**Selected excerpt:**
^^^^^^^^

Answering John Rentoul - on Iran, Israel and the never-ending nuclear debate

Iran Watch, part 6.

Iran Watch, part 6.

Ok. This is getting BO-RING. The Sindy's John Rentoul says "the world might have decided it has better things to do" than follow our ongoing blog-and-Twitter row over Iran/Israel/nukes - but, bizarrely, he says this at the end of yet another blogpost - "Calling Mehdi Hasan" - in which he yet again dodges the key issues.

This'll be my last post on Rentoul - I promise! - and I'll try and make it as short as possible because I know he doesn't like having to read long articles. (I can only guess that he prefers to conduct debates on geopolitics via 140-character putdowns on Twitter. Then again, his knowledge of Iran is pretty superficial: he claims, for example, that the Iranian president would be in control of nuclear weapons when of course, if such weapons were to be built by the regime, it would be Ayatullah Khamenei with his finger on the trigger and Ahmadinejad wouldn't be allowed anywhere near them!)

^^^^^^^^

**Entries supplied:**

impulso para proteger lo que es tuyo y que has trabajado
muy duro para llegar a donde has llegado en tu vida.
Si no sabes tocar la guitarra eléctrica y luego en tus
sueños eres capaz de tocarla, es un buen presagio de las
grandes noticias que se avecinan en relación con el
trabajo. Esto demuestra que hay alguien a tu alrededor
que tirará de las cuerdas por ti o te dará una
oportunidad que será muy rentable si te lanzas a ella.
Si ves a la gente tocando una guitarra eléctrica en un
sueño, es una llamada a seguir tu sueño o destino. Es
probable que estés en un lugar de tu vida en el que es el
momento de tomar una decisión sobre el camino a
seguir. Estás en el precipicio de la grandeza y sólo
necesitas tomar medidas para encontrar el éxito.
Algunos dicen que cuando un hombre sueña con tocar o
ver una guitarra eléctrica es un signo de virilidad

^^^^^^^^

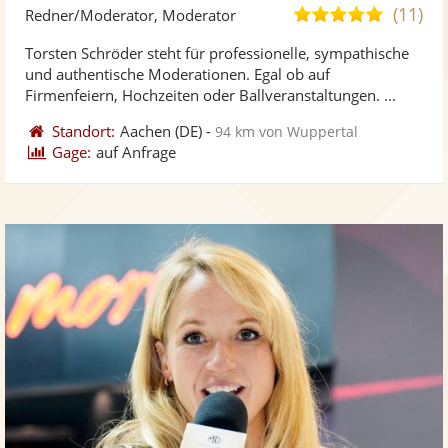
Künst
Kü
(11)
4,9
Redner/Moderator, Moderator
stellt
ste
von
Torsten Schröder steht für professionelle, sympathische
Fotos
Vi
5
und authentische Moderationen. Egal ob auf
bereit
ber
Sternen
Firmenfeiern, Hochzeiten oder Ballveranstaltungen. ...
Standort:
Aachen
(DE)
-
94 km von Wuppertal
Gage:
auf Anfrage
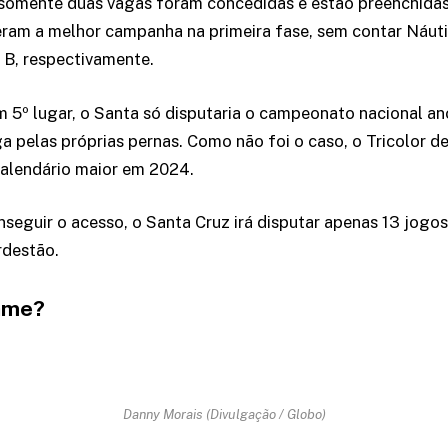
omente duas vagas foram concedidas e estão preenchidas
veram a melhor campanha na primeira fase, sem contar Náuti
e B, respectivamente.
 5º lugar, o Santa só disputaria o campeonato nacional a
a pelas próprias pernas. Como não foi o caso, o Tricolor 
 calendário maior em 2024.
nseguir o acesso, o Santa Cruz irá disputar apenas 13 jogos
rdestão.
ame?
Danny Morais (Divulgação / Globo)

^^^^^^^^

**Task requirements:**
(A) What is the title of the John Rentoul blogpost that the Iran Watch post responds to?
(B) Copy the lines of the listing exactly, from the line with "omente duas vagas" to the line with "Danny Morais (Divulgação / Globo)".
The blog post and the listing come from unrelated sources.

**Responses in order:**
(A) "Calling Mehdi Hasan"

(B)
omente duas vagas foram concedidas e estão preenchidas
veram a melhor campanha na primeira fase, sem contar Náuti
e B, respectivamente.
 5º lugar, o Santa só disputaria o campeonato nacional a
a pelas próprias pernas. Como não foi o caso, o Tricolor 
 calendário maior em 2024.
nseguir o acesso, o Santa Cruz irá disputar apenas 13 jogos
rdestão.
ame?
Danny Morais (Divulgação / Globo)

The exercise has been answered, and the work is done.